Quand il se réveille au son de cette Parole, à l'éclat de cette Lumière, 
c'est seulement le Père qu'il voit et entend,
 Père qui est la Source d'où sort cette Voix, dont jaillit cet éclat. 

 C'est dans un essentiel « présent », incommensurable à tout avant,
 comme à tout après, 
qu'il se découvre en face à face avec le Père.
 Toute sa conscience d'être est constituée du Tu même que prononce le Père

« Tu es mon Fils bien-aimé; aujourd'hui, en ce jour d'éternité et de l'instant atemporel, je t'ai engendré. »

L'Esprit  l'a fait pénétrer au lieu secret de la Source, le sein même du Père; 
et là,
 au coeur de l'Être, 
il a finalement découvert sa propre filiation divine.

Cette action de l'Esprit qui attire l'homme vers le Père, jusqu'en sa Lumière inaccessible, se situe à une profondeur insondable...
Sa réalité ineffable défie toute compréhension  par l'intelligence humaine, 
et les mots que l'on emploie pour en parler peuvent encore moins en rendre compte.
 
Les mots ne peuvent, tout au plus, qu'indiquer une direction et transmettre une invitation...

 L'homme ne peut pas  davantage prendre conscience de l'Esprit;
 il peut seulement « reconnaître » sa Présence aux changements qu'il provoque dans sa psychè 
et la nouvelle manière de voir toutes choses qu'Il suscite dans son mental.
 
Aucun homme, laissé à lui-même, ne plongerait dans de tels abîmes; 
et même s'il voulait le faire, il n'atteindrait jamais que le vide de sa propre conception.

 Seul l'Esprit, peut prononcer le neti, neti (« pas ceci, pas cela ») qui ne lui laisse aucun appui ni soutien en ce monde de màyâ.
 
Tant que le silence intérieur de l'homme est le produit de son vouloir ou de son ascèse, il demeure superficiel
 et n'est pas encore la
« vacance essentielle »;

 très souvent, en effet, ce silence émerge des zones obscures du subconscient, comme un dangereux sous-produit d'un ego qui se cherche.

 
Le silence vrai lui jaillit des zones essentielles de l'être :
 c'est celui qui ne permet plus à l'esprit de prononcer quelque mot que ce soit,
 ni sur Dieu, ni sur soi. 

Il n'est plus qu'une chose sue : l'être est.
 
Aucune saveur de vérité n'est plus trouvée  désormais en ce qui n'est pas l'Être directement en sa plénitude.
 
Tout ce qui est du domaine du « penser » se révèle incapable d'atteindre la Réalité.
 
C'est au sein d'une « nuit obscure » que l'homme prononce son « je crois ».

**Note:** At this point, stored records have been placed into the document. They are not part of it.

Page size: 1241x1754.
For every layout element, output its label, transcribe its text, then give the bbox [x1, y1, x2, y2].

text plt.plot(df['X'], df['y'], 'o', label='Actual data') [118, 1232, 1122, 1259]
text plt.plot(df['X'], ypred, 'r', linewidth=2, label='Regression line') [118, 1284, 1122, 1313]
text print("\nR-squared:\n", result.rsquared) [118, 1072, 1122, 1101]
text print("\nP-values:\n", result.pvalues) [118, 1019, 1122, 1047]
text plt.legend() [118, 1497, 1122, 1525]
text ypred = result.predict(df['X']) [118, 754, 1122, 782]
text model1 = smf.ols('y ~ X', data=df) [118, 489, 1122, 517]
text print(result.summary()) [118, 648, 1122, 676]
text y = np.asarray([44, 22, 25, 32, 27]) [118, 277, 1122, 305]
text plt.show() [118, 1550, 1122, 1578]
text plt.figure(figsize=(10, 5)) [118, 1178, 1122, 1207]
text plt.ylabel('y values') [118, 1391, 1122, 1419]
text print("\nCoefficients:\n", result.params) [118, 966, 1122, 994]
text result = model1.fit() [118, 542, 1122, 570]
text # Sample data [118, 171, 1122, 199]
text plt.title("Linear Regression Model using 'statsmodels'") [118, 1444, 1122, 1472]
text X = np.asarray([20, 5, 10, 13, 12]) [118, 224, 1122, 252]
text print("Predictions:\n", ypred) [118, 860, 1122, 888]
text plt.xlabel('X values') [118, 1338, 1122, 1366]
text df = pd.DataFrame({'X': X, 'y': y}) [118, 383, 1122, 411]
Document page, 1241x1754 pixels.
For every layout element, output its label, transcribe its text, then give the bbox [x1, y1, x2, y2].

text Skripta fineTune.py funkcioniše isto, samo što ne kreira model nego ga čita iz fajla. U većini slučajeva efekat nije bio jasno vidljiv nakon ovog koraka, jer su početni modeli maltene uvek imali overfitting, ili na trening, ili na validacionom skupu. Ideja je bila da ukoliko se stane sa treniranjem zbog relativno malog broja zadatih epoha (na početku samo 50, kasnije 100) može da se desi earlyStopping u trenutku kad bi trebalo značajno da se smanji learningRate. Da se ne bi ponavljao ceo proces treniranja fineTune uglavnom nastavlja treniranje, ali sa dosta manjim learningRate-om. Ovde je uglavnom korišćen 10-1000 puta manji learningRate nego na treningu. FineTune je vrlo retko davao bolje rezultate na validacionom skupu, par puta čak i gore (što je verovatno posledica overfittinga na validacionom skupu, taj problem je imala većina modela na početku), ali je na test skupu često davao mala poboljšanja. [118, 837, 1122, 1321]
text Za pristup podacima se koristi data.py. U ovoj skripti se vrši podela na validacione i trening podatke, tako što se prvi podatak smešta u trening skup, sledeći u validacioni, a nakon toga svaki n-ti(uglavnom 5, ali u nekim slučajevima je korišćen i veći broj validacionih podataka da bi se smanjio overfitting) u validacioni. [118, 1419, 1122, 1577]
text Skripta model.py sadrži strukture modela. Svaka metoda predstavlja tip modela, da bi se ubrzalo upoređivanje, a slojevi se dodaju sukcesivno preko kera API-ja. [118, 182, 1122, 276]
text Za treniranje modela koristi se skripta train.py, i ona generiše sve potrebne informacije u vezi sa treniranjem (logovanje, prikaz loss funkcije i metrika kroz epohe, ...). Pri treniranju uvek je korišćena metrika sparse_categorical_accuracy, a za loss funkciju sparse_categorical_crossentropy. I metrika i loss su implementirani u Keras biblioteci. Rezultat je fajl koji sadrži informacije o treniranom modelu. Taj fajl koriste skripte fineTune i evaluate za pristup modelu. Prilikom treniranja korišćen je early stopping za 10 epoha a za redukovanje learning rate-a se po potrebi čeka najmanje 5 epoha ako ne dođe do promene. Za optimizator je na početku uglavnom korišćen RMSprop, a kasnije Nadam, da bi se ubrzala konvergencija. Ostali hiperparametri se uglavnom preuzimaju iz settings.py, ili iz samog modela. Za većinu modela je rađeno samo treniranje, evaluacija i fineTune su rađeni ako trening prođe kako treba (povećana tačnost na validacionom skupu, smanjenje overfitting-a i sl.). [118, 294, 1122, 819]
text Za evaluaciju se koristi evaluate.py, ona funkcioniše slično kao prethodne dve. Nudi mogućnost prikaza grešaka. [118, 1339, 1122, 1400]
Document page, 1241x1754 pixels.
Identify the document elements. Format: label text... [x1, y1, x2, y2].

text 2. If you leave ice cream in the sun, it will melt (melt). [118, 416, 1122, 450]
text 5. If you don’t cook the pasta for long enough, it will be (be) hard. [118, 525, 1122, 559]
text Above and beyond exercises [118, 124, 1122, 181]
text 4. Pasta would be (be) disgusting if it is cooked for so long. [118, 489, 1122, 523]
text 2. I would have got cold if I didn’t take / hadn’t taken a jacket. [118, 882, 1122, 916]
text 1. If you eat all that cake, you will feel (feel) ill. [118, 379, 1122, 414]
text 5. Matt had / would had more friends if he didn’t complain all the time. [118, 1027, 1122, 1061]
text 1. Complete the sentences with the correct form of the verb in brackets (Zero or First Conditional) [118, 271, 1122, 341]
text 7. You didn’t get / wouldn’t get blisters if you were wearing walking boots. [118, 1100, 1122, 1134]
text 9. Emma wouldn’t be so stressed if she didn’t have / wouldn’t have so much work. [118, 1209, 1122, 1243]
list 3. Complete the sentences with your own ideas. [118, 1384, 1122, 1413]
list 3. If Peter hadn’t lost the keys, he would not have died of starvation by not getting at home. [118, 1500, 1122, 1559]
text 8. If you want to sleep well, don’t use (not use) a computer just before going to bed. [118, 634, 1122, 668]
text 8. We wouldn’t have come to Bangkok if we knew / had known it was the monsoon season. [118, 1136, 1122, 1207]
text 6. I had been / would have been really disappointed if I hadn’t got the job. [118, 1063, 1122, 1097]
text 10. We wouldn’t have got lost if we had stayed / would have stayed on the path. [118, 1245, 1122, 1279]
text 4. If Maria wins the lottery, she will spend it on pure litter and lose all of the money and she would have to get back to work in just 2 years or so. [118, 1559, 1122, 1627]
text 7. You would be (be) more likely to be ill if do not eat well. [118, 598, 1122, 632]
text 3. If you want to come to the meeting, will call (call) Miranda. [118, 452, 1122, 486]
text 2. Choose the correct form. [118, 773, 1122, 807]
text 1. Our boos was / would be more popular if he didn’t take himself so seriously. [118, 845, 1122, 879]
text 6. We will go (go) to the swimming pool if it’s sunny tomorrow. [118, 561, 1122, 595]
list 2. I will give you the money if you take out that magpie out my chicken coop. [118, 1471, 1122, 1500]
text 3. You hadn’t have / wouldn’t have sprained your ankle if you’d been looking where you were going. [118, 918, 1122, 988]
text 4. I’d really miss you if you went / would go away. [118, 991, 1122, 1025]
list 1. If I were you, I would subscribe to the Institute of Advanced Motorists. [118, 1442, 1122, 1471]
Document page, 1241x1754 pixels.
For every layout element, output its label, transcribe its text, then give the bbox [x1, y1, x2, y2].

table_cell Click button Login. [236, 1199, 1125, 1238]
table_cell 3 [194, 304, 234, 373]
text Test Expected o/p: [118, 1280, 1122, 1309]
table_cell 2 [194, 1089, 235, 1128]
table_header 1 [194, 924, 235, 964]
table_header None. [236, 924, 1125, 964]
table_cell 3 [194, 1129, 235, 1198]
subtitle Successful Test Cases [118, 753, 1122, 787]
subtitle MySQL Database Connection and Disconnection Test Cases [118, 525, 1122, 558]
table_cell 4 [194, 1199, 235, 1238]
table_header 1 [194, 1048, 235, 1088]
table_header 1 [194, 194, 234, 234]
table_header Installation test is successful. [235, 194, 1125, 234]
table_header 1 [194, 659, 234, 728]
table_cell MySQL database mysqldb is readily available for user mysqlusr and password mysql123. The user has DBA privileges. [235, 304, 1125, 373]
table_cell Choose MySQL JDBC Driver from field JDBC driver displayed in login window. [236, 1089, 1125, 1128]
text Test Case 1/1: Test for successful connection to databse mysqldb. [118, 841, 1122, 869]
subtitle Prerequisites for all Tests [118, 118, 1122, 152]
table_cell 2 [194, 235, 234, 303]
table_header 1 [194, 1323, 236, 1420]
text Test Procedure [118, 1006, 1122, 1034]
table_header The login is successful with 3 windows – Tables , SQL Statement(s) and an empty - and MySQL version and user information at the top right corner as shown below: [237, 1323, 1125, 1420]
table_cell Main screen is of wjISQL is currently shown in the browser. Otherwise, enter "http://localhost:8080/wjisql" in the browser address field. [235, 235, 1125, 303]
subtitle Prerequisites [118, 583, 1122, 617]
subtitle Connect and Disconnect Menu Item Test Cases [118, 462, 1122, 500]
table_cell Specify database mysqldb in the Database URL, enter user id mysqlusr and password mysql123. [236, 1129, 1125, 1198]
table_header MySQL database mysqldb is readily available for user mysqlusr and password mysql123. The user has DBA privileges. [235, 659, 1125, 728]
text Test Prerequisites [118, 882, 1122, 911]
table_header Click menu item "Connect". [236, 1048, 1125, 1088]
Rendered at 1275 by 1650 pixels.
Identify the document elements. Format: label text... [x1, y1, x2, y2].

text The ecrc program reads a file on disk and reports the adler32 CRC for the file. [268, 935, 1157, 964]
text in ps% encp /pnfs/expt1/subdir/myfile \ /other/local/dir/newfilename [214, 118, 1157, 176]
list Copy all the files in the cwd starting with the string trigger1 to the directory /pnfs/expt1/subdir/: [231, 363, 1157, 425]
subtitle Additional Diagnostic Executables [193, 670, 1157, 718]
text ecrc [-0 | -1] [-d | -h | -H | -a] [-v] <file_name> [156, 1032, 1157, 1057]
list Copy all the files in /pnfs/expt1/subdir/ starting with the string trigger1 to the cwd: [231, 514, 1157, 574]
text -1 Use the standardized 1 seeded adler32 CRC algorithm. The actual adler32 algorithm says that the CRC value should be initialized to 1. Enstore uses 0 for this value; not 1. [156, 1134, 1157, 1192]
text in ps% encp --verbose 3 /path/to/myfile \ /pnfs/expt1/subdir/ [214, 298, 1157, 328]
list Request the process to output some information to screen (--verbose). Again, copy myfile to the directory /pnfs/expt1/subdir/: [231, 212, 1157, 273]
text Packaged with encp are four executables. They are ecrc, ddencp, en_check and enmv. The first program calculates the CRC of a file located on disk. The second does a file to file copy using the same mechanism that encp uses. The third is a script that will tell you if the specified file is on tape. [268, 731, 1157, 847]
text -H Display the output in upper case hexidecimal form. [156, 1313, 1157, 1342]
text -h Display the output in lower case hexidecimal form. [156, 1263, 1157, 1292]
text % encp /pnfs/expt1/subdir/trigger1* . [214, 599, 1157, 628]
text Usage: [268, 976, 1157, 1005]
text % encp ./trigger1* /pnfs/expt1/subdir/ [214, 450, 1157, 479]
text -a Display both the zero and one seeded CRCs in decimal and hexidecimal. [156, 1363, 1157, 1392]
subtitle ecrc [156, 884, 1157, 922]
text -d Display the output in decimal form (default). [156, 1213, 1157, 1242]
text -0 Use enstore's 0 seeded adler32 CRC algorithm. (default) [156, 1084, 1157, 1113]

 Cette nuit, néanmoins, est une nuit toute illuminée de la Splendeur de Dieu.

 A l'origine même de l'Être, l'être-un-et-sans second est koînônia, co-esse, « être avec », « être ensemble », 
communauté d'être, amour mutuel et communication de vie,
  appel éternel de l'un à l'autre,
 un éternel repos de l'un dans l'autre.

« Le Soi ne peut s'atteindre par aucune exégèse
 ni par la vigueur intellectuelle
ni par une grande érudition
 Celui qui peut l'atteindre est élu par le Soi qui lui dévoile sa nature>>

proclame le Père Le Saux

Quand l'Esprit conduit ainsi le jnàni chrétien à l'expérience de sa filiation divine, ce n'est certes pas son individualité séparée que ce dernier recouvre d'abord.
 L'intelligence a besoin de temps pour réaliser...
 et ce n'est que peu à peu qu'elle atteint à sa pleine compréhension sous l'illumination de l'Esprit.

Ce qu'il lui semble retrouver en premier lieu - bien avant de s'être complètement retrouvé lui-même! -
c'est le Christ, au Mystère de son éternelle génération.

 C'est uniquement dans le Christ 
en tant que Christ  lui même 
qu'il se trouve capable d'échanger avec le Père un Je- Tu significatif.
 
Un goût nouveau est apparu en lui, qui se manifeste en ce qu'il n'a plus de goût pour quoi que ce soit.
 Comparé à la Vérité qui luit maintenant en lui, rien d'autre ne peut plus prétendre être simplement vrai...

Un absolu 
- l'Absolu en soi -
 a enfin jaillit comme des profondeurs de lui-même 
et ne lui permet plus de satisfaire de simples « concepts » de l'Absolu dans lesquels il s'était complu jusque-là.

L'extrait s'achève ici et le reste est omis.